From a slight motion at the commencement, affecting only that portion of the fluid adjoining either of those places of diminution or repletion, gradually all the water becomes influenced and acquires more or less rapid movement. But suppose a long reservoir or canal of fluid which has two such points of exhaustion or two of such repletion (as imagined above), and that one of either is near each end of the vessel. If each aperture be opened at the same moment, equal effects will be caused in each half of the fluid towards either end of the vessel, but in the middle there must be a neutral point at which the water falls, yet has no horizontal motion. The converse takes place in raising the level. And in the case of fluid drawn off or diminished in weight at one end while increased by repletion at the other, the whole body of water will move similarly to that in the former vessel, but unequally. Hence it is evident, that before horizontal motion occurs, an augmentation or a diminution of pressure must take place somewhere more or less remote; and so it is with the lighter fluid atmosphere,—which has centres, lines, or areas of depression towards which currents flow.

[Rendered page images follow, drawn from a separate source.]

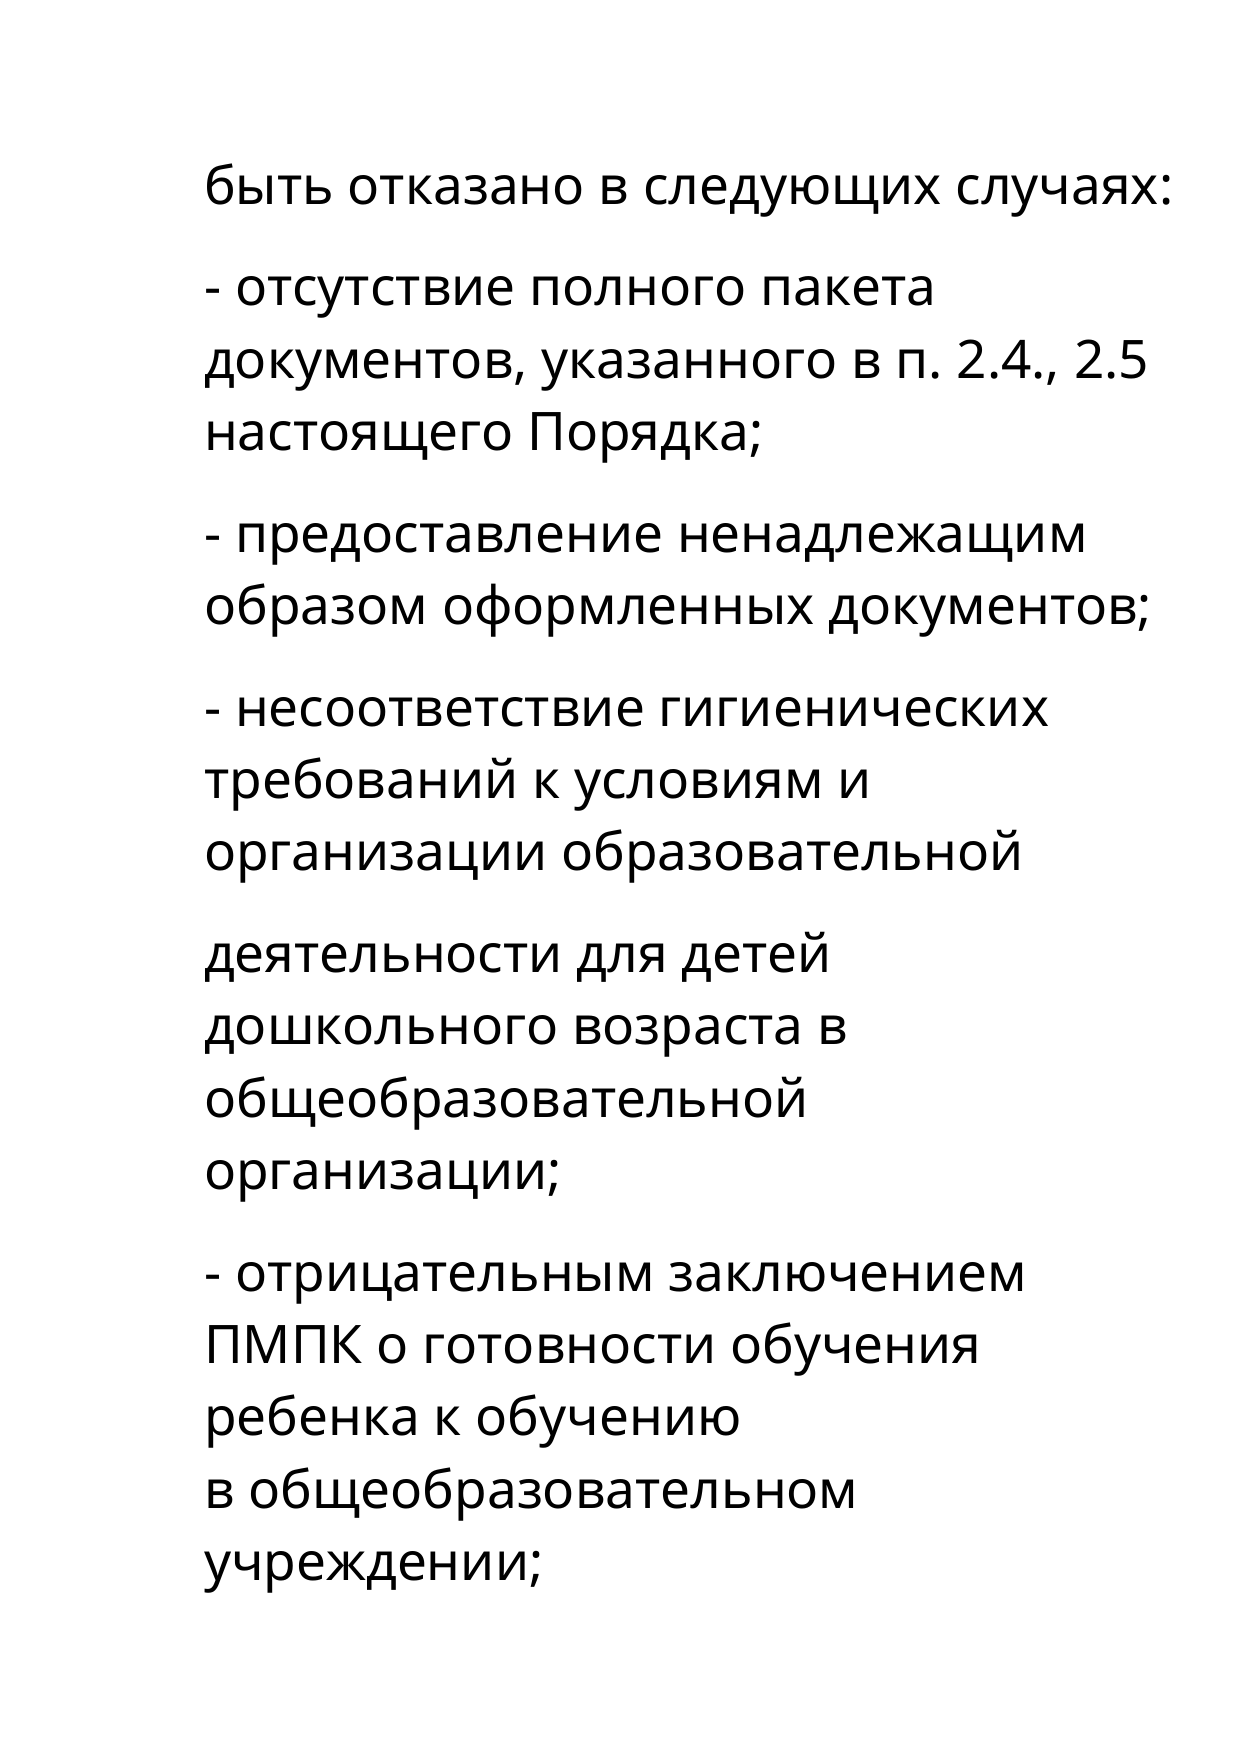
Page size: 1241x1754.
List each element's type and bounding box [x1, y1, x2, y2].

table_header [177, 118, 1205, 1625]
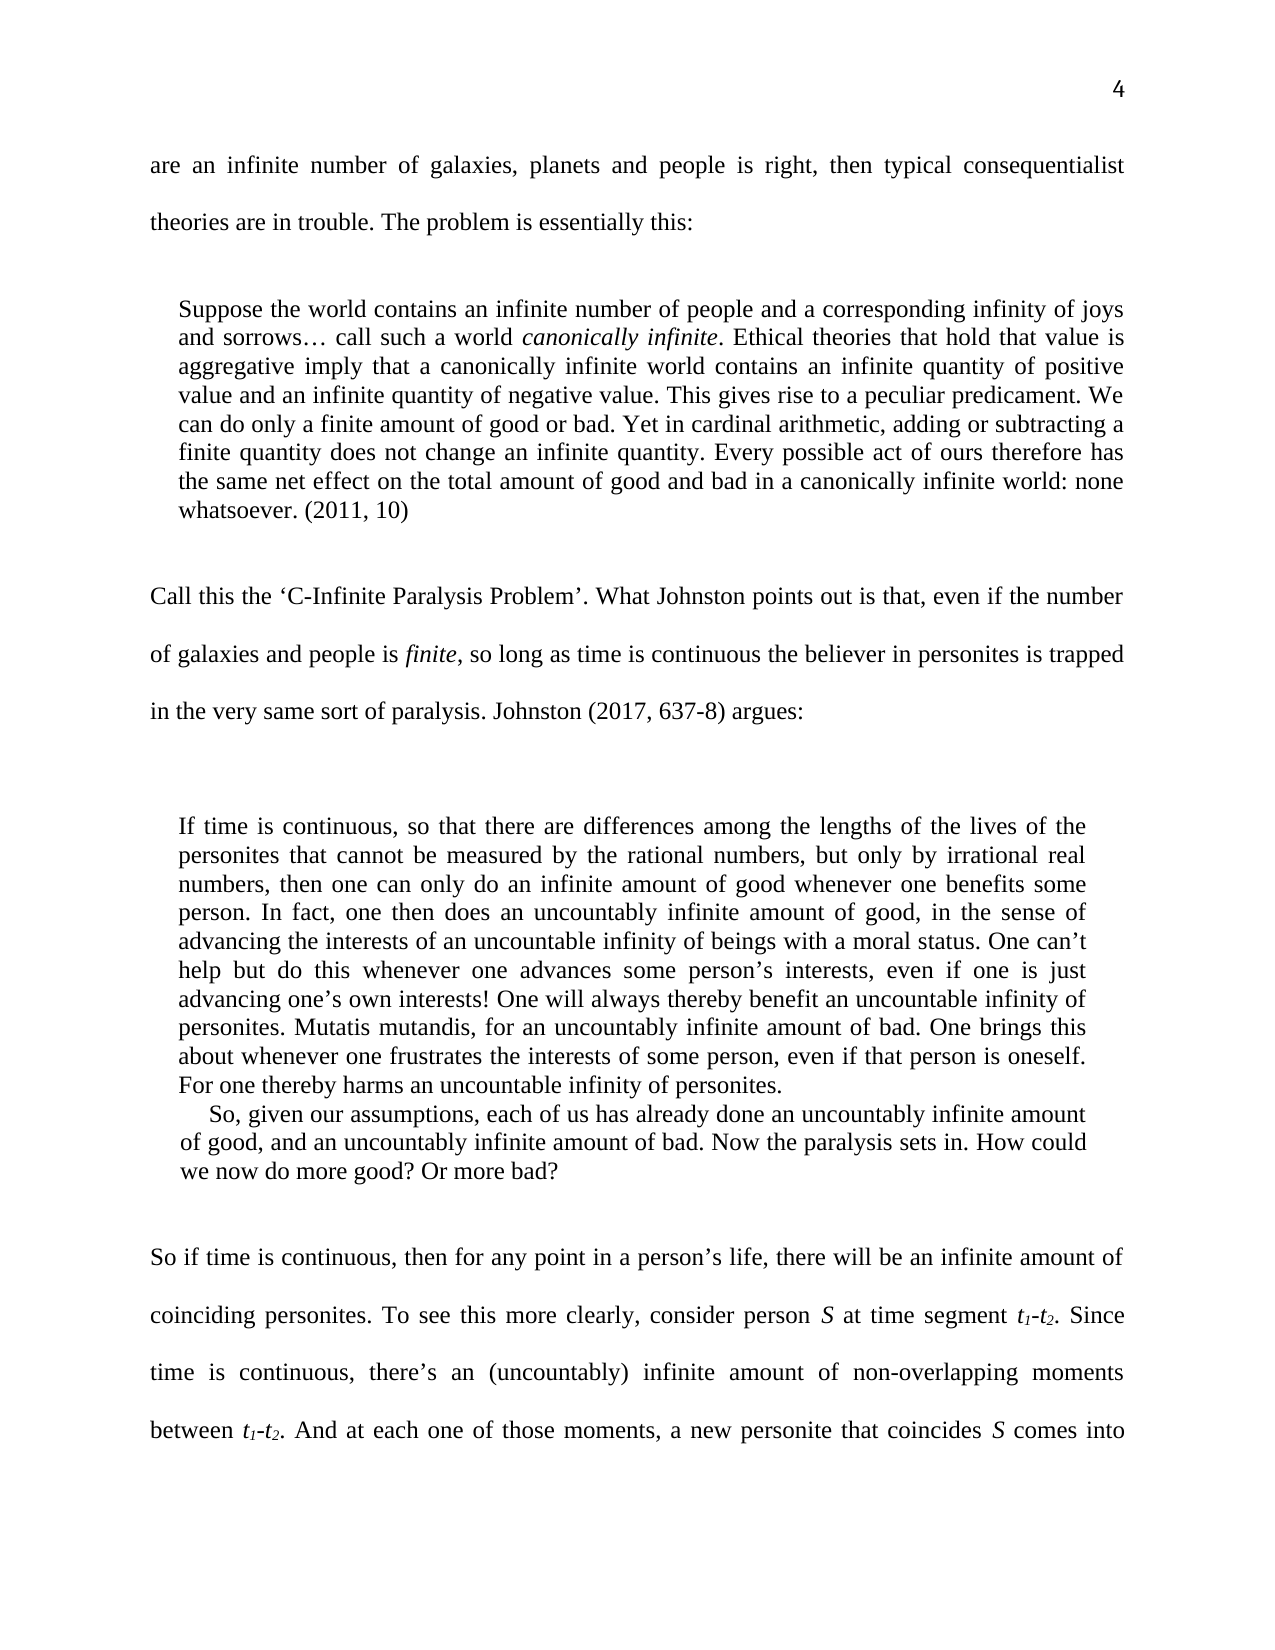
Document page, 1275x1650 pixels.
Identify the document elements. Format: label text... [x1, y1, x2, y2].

text Suppose the world contains an infinite number of people and a corresponding infinity of joys and sorrows… call such a world canonically infinite. Ethical theories that hold that value is aggregative imply that a canonically infinite world contains an infinite quantity of positive value and an infinite quantity of negative value. This gives rise to a peculiar predicament. We can do only a finite amount of good or bad. Yet in cardinal arithmetic, adding or subtracting a finite quantity does not change an infinite quantity. Every possible act of ours therefore has the same net effect on the total amount of good and bad in a canonically infinite world: none whatsoever. (2011, 10) [178, 294, 1125, 524]
text So, given our assumptions, each of us has already done an uncountably infinite amount of good, and an uncountably infinite amount of bad. Now the paralysis sets in. How could we now do more good? Or more bad? [180, 1099, 1087, 1185]
text If time is continuous, so that there are differences among the lengths of the lives of the personites that cannot be measured by the rational numbers, but only by irrational real numbers, then one can only do an infinite amount of good whenever one benefits some person. In fact, one then does an uncountably infinite amount of good, in the sense of advancing the interests of an uncountable infinity of beings with a moral status. One can’t help but do this whenever one advances some person’s interests, even if one is just advancing one’s own interests! One will always thereby benefit an uncountable infinity of personites. Mutatis mutandis, for an uncountably infinite amount of bad. One brings this about whenever one frustrates the interests of some person, even if that person is oneself. For one thereby harms an uncountable infinity of personites. [178, 811, 1087, 1099]
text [150, 150, 1125, 236]
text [150, 1242, 1125, 1444]
text Call this the ‘C-Infinite Paralysis Problem’. What Johnston points out is that, even if the number of galaxies and people is finite, so long as time is continuous the believer in personites is trapped in the very same sort of paralysis. Johnston (2017, 637-8) argues: [150, 581, 1125, 725]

Such considerations show in some degree why the barometric changes usually precede, but sometimes only accompany, changes of weather: and, though very rarely, occur without any sensible alteration in the wind current of the atmosphere. An observer may be near a central point towards which the surrounding fluid tends,—or from which it diverges. He may be at the very farthest limit of the portion of fluid that is so influenced. He may be at an intermediate point—or he may be between bodies of atmosphere tending towards opposite directions.

It has been said, that "a whirlwind which sets an extended portion of the atmosphere into a state of rapid revolution diminishes the pressure of the atmosphere over that portion of the earth's surface, and most of all at the centre of the whirl. The depth of the compressing column of air will, at the centre, be least, and its weight will be diminished in proportion to the violence of the wind." Yet this has been controverted with respect to the general effect of air in horizontal motion, and the depth of the column in question.

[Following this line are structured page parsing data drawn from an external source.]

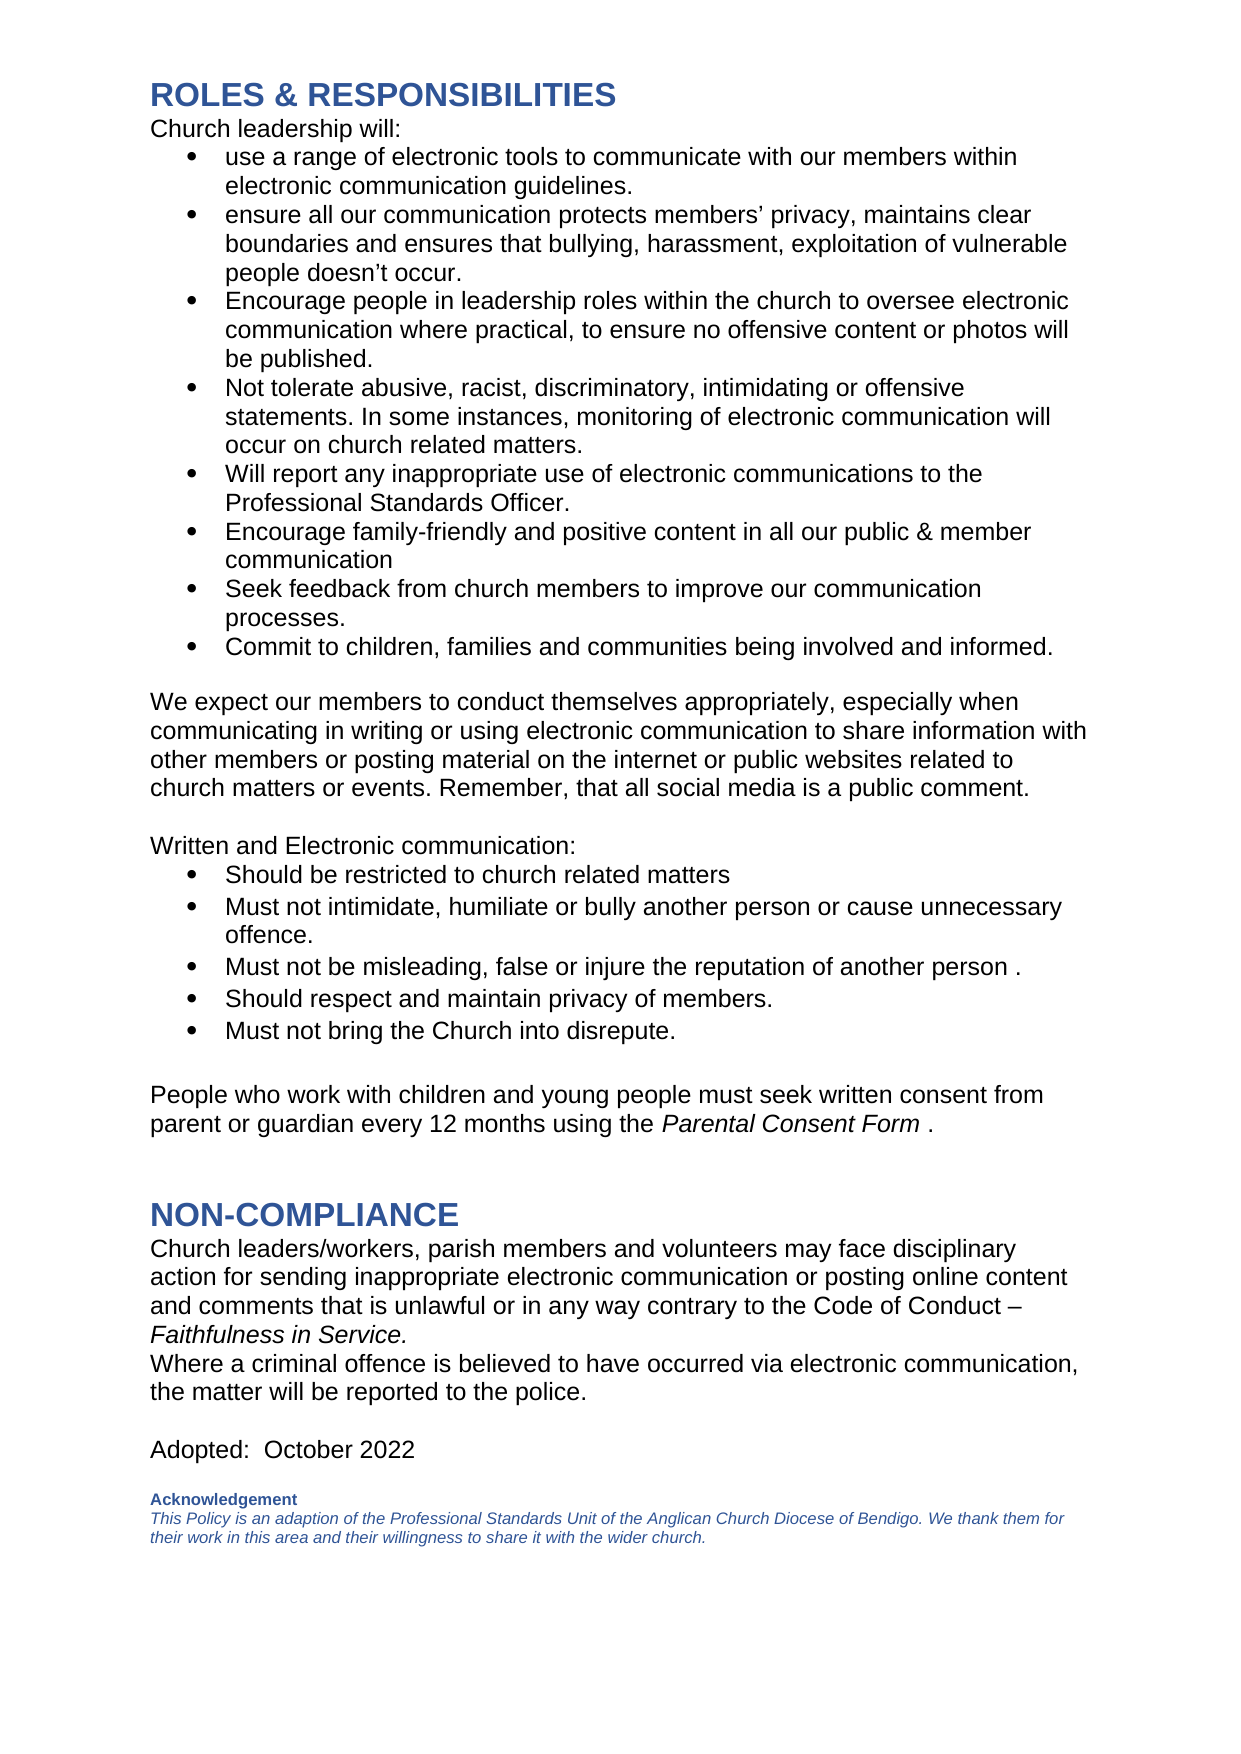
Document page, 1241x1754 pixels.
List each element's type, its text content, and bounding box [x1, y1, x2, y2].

text Where a criminal offence is believed to have occurred via electronic communication, the matter will be reported to the police. [150, 1348, 1090, 1406]
list Will report any inappropriate use of electronic communications to the Professional Standards Officer. [187, 459, 1090, 517]
text Acknowledgement [150, 1490, 1090, 1509]
text This Policy is an adaption of the Professional Standards Unit of the Anglican Church Diocese of Bendigo. We thank them for their work in this area and their willingness to share it with the wider church. [150, 1509, 1090, 1547]
list Seek feedback from church members to improve our communication processes. [187, 574, 1090, 632]
list ensure all our communication protects members’ privacy, maintains clear boundaries and ensures that bullying, harassment, exploitation of vulnerable people doesn’t occur. [187, 200, 1090, 286]
text NON-COMPLIANCE [150, 1195, 1090, 1233]
list Must not intimidate, humiliate or bully another person or cause unnecessary offence. [187, 892, 1090, 949]
text Church leadership will: [150, 114, 1090, 142]
list Should be restricted to church related matters [187, 859, 1090, 888]
text ROLES & RESPONSIBILITIES [150, 75, 1090, 114]
text People who work with children and young people must seek written consent from parent or guardian every 12 months using the Parental Consent Form . [150, 1080, 1090, 1138]
text Adopted: October 2022 [150, 1435, 1090, 1463]
list Commit to children, families and communities being involved and informed. [187, 632, 1090, 661]
list Must not be misleading, false or injure the reputation of another person . [187, 952, 1090, 981]
text Church leaders/workers, parish members and volunteers may face disciplinary action for sending inappropriate electronic communication or posting online content and comments that is unlawful or in any way contrary to the Code of Conduct –Faithfulness in Service. [150, 1233, 1090, 1348]
text We expect our members to conduct themselves appropriately, especially when communicating in writing or using electronic communication to share information with other members or posting material on the internet or public websites related to church matters or events. Remember, that all social media is a public comment. [150, 687, 1090, 802]
list use a range of electronic tools to communicate with our members within electronic communication guidelines. [187, 142, 1090, 200]
list Not tolerate abusive, racist, discriminatory, intimidating or offensive statements. In some instances, monitoring of electronic communication will occur on church related matters. [187, 373, 1090, 459]
text Written and Electronic communication: [150, 831, 1090, 859]
list Must not bring the Church into disrepute. [187, 1016, 1090, 1045]
list Should respect and maintain privacy of members. [187, 984, 1090, 1013]
list Encourage people in leadership roles within the church to oversee electronic communication where practical, to ensure no offensive content or photos will be published. [187, 286, 1090, 373]
list Encourage family-friendly and positive content in all our public & member communication [187, 517, 1090, 574]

Certainly there are two kinds of whirlwinds—one caused by rarefaction, tending to lighten vertical pressure under the vortex, though not, perhaps, under all the current drawn towards it; and the other, a consequence of opposing winds, which occasion huge eddies or whirlwinds of compression.

Some whirlwinds are accompanied by rushes from the upper atmosphere, from the colder regions, which, mingling with warmer and moister air near the sea, cause dense clouds. About their centre it sometimes happens that the barometer falls as much as two or three inches, showing a diminution of atmospheric pressure by nearly a tenth part; when it should be expected, from physical considerations alone, that very dense clouds would be formed.[24]


The column of mercury falls about one tenth of an inch for each of the first few hundred feet above the sea level, but varying when it becomes much more elevated.[25] Due allowance, therefore, should be made in observing, when on high land.

The tides are affected by atmospheric pressure, so much that a rise of one inch in the barometer will have a corresponding fall in the tides of nine to sixteen inches, or about one foot for each inch.[26]


Vessels sometimes enter docks, or even harbours, where they have scarcely a foot of water more than their draught; and as docking, as well as launching large ships, requires a close calculation of height of water, the state of the barometer becomes of additional importance on such occasions.